Can the expansion of higher education lead to firm productivity growth? In this paper, we examine how China's college expansion program contributes to the rapid growth of firms' R&D expenditure and productivity. In our model, heterogeneous firms make endogenous R&D decisions, requiring them to allocate skilled workers between production and R&D. We structurally estimate the model using firm-level data on the level and distribution of R&D, as well as macro-level data on skill prices and sectoral allocation. Quantitative analysis reveals that between 2004 and 2018, the combination of the R&D-sector-biased technology shock, the skill-biased technology shock, and the skilled-labor supply shock leads to a 12 percent increase in total factor productivity (TFP), of which one-fifth is explained by the rising supply of skilled labor.

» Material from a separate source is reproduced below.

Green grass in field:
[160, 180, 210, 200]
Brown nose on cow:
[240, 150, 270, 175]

Counterfactual analysis shows that a further increase in the share of skilled labor has the potential to increase TFP by an additional 2 percent, but the marginal effect diminishes due to the rising wages of unskilled labor.

Suggested Citation

  • Shijun Gu & Chengcheng Jia, 2025. "Rising Skill Supply, Technological Changes, and Innovation: A Quantitative Exploration of China," Working Papers WP 25-15, Federal Reserve Bank of Cleveland.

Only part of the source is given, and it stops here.